(Collected data)
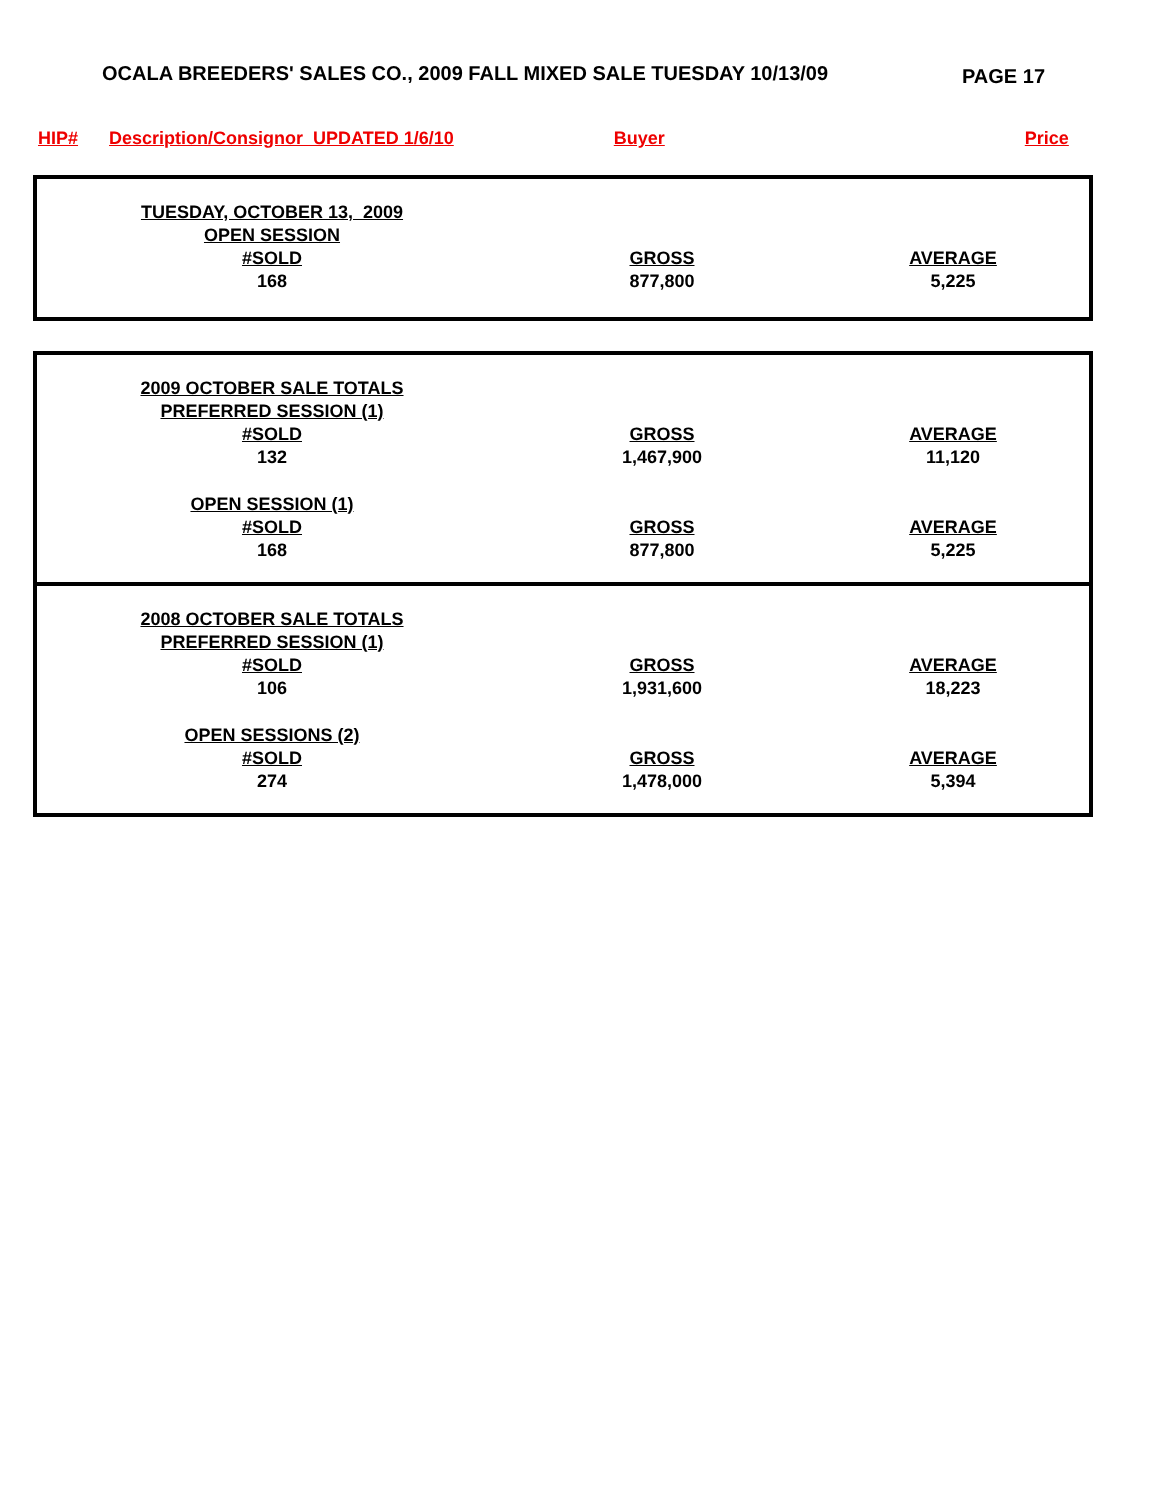OCALA BREEDERS' SALES CO., 2009 FALL MIXED SALE TUESDAY 10/13/09
PAGE 17
HIP# Description/Consignor UPDATED 1/6/10 Buyer Price
| TUESDAY, OCTOBER 13, 2009 | | |
| OPEN SESSION | | |
| #SOLD | GROSS | AVERAGE |
| 168 | 877,800 | 5,225 |
| 2009 OCTOBER SALE TOTALS | | |
| PREFERRED SESSION (1) | | |
| #SOLD | GROSS | AVERAGE |
| 132 | 1,467,900 | 11,120 |
| OPEN SESSION (1) | | |
| #SOLD | GROSS | AVERAGE |
| 168 | 877,800 | 5,225 |
| 2008 OCTOBER SALE TOTALS | | |
| PREFERRED SESSION (1) | | |
| #SOLD | GROSS | AVERAGE |
| 106 | 1,931,600 | 18,223 |
| OPEN SESSIONS (2) | | |
| #SOLD | GROSS | AVERAGE |
| 274 | 1,478,000 | 5,394 |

* **Work request**
Copy each line above exactly. Images do not belong in the copy.

* **Answer section**
OCALA BREEDERS' SALES CO., 2009 FALL MIXED SALE TUESDAY 10/13/09
PAGE 17
HIP# Description/Consignor UPDATED 1/6/10 Buyer Price
| TUESDAY, OCTOBER 13, 2009 | | |
| OPEN SESSION | | |
| #SOLD | GROSS | AVERAGE |
| 168 | 877,800 | 5,225 |
| 2009 OCTOBER SALE TOTALS | | |
| PREFERRED SESSION (1) | | |
| #SOLD | GROSS | AVERAGE |
| 132 | 1,467,900 | 11,120 |
| OPEN SESSION (1) | | |
| #SOLD | GROSS | AVERAGE |
| 168 | 877,800 | 5,225 |
| 2008 OCTOBER SALE TOTALS | | |
| PREFERRED SESSION (1) | | |
| #SOLD | GROSS | AVERAGE |
| 106 | 1,931,600 | 18,223 |
| OPEN SESSIONS (2) | | |
| #SOLD | GROSS | AVERAGE |
| 274 | 1,478,000 | 5,394 |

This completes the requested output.